A corrida pela supremacia em inteligência artificial (IA) ganhou um novo capítulo. Donald Trump, então presidente dos Estados Unidos, declarou nesta quinta-feira que adiou a assinatura de um decreto sobre o tema. O motivo? Trump não gostou de alguns pontos do texto e, segundo ele, não queria tomar nenhuma decisão que pudesse atrapalhar a posição dos EUA na competição de IA contra a China.
A decisão veio à tona durante uma coletiva de imprensa, onde o presidente norte-americano foi direto sobre suas preocupações. Ele deixou claro que o objetivo principal era assegurar que os EUA mantivessem a dianteira tecnológica. A pausa na assinatura levanta questões sobre a complexidade de equilibrar regulamentação com inovação em um campo tão estratégico.
O que motivou a cautela de Trump?
Fontes próximas à Casa Branca indicam que o veto de Trump não foi uma questão de rejeitar a IA, mas sim de garantir que qualquer medida regulatória não acabasse por engessar o avanço americano. Havia o receio de que um decreto mal formulado pudesse beneficiar diretamente os concorrentes, como a China, que tem investido pesado no setor.

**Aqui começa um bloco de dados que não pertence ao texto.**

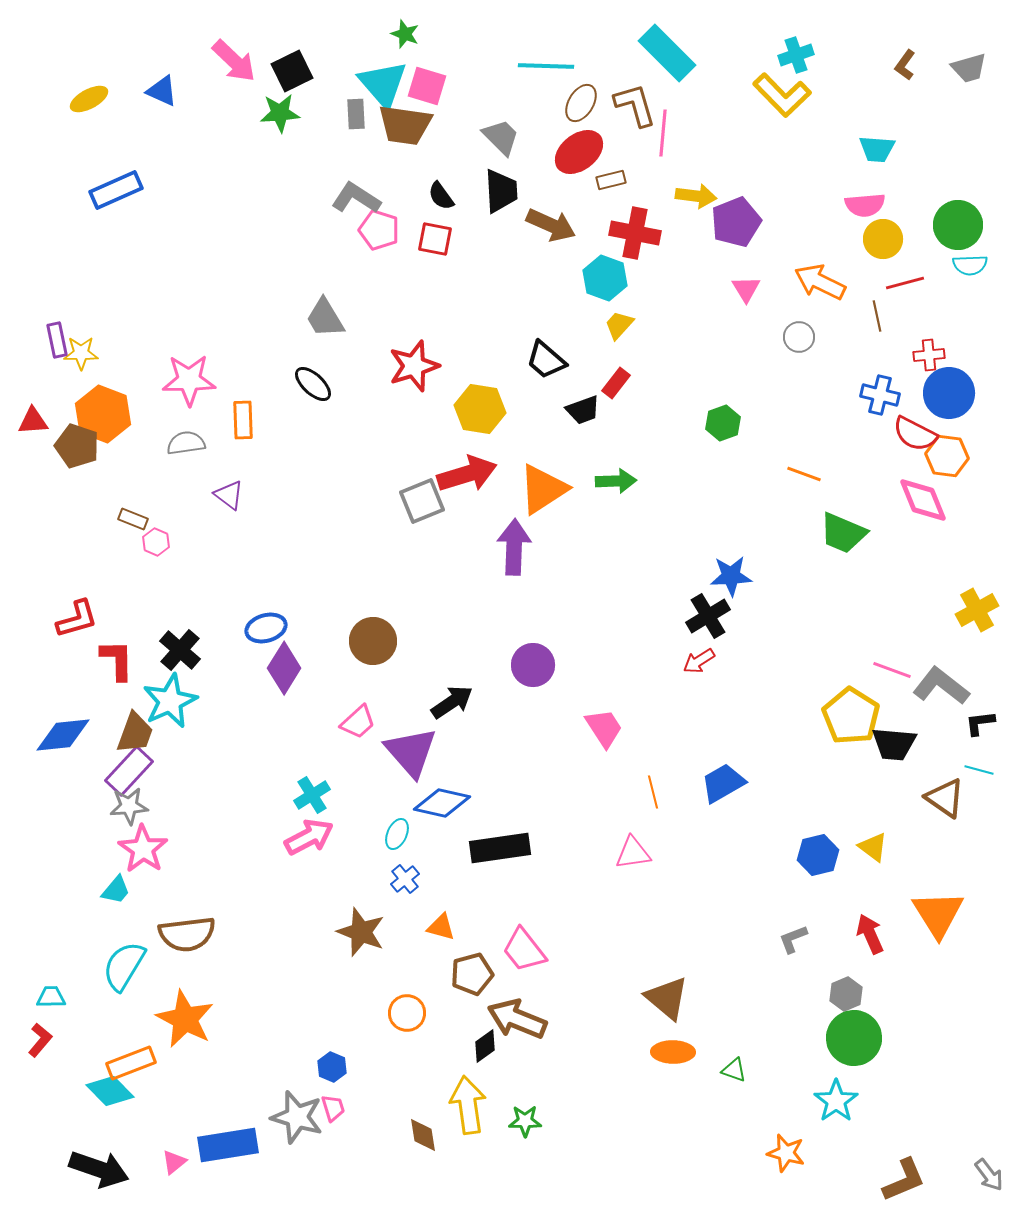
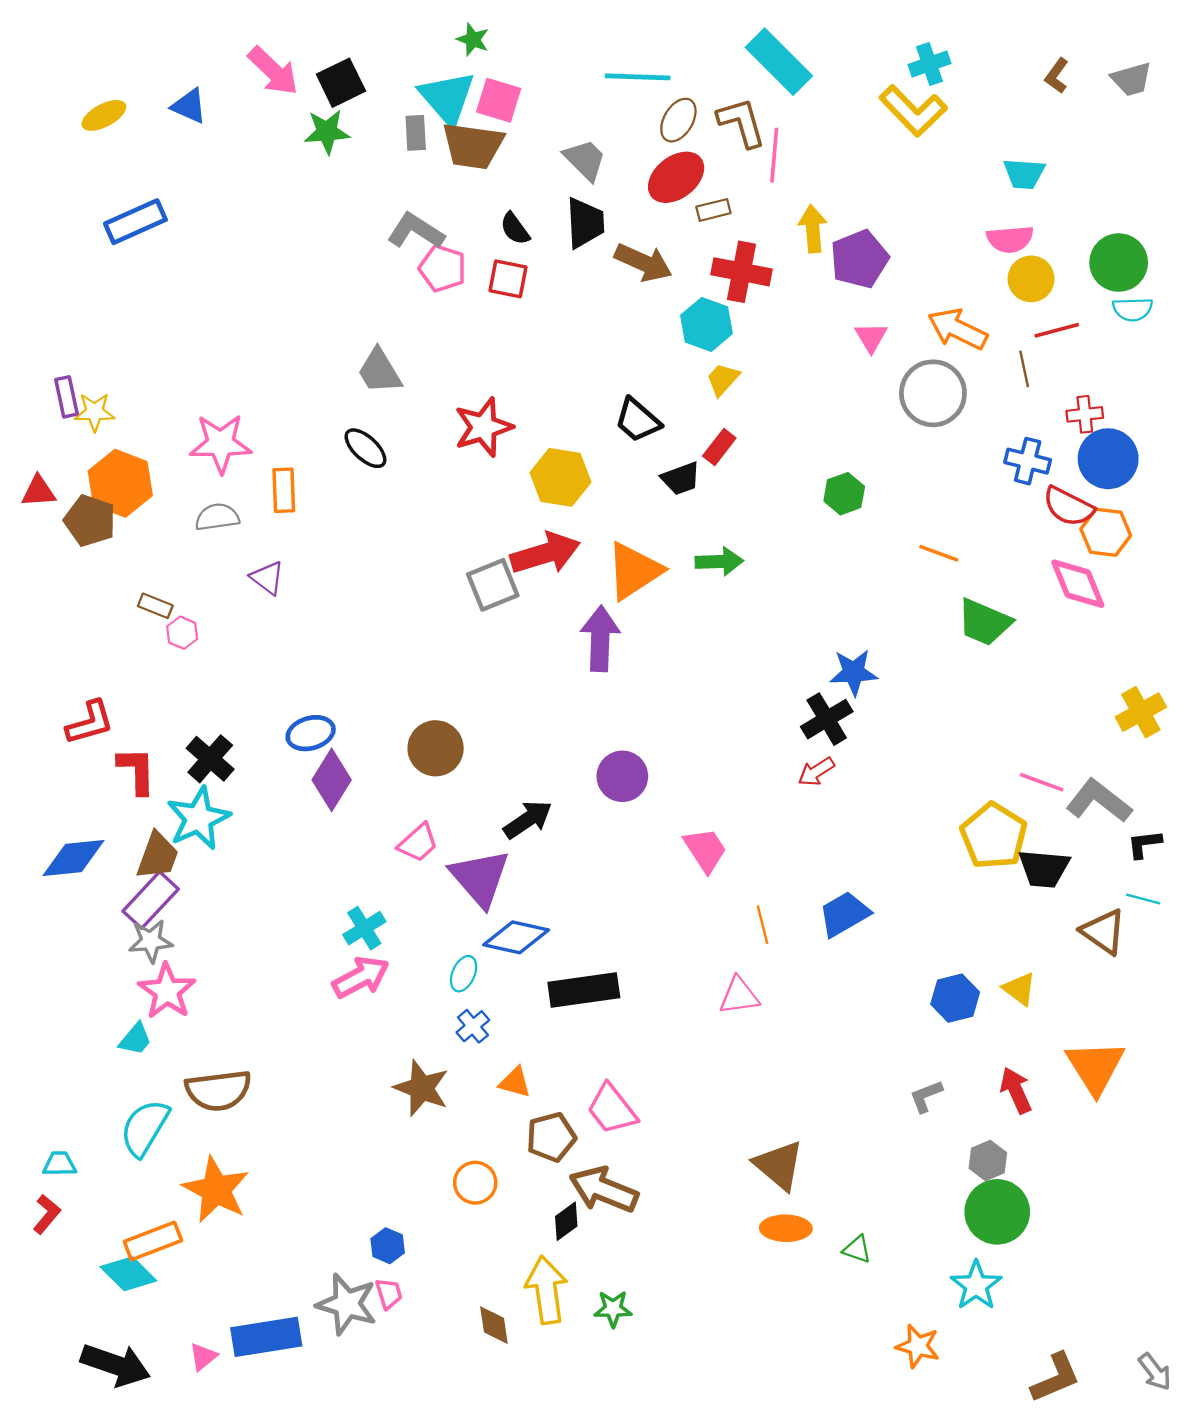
yellow arrow: (696, 196) -> (813, 229), turned -102
gray circle: (799, 337) -> (933, 393), size x1.8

Trump afirmou, em sua declaração:
Recebi um decreto sobre inteligência artificial e não gostei de muitos dos aspectos dele. Não quero fazer nada para atrasar o nosso país na nossa competição com a China.
Essa fala sublinha a preocupação estratégica em manter a liderança global em um campo que é visto como crucial para o futuro econômico e militar. A IA não é apenas um avanço tecnológico, mas também uma ferramenta de poder geopolítico.
Apesar da pausa, o governo norte-americano tem se mostrado atento ao desenvolvimento da IA. A Casa Branca, por exemplo, promoveu no início de 2018 um evento focado em inteligência artificial, reunindo executivos de tecnologia e acadêmicos. O objetivo era discutir o impacto da IA na força de trabalho e debater novas pesquisas no campo, mostrando um interesse anterior e contínuo no tema.
A administração Trump, mesmo com a hesitação no decreto, já tinha sinalizado a importância da IA para a prosperidade econômica e a segurança nacional. A ideia era encorajar a inovação, mas sempre com um olho nas implicações competitivas internacionais. A manobra reflete a tensão constante entre a necessidade de regular uma tecnologia emergente e o ímpeto de impulsionar o seu desenvolvimento em um cenário global acirrado.
Resta ver como essa pausa influenciará os próximos passos na política de IA dos Estados Unidos e como o país pretende prosseguir na corrida tecnológica contra adversários como a China, mantendo a cautela expressa pelo ex-presidente.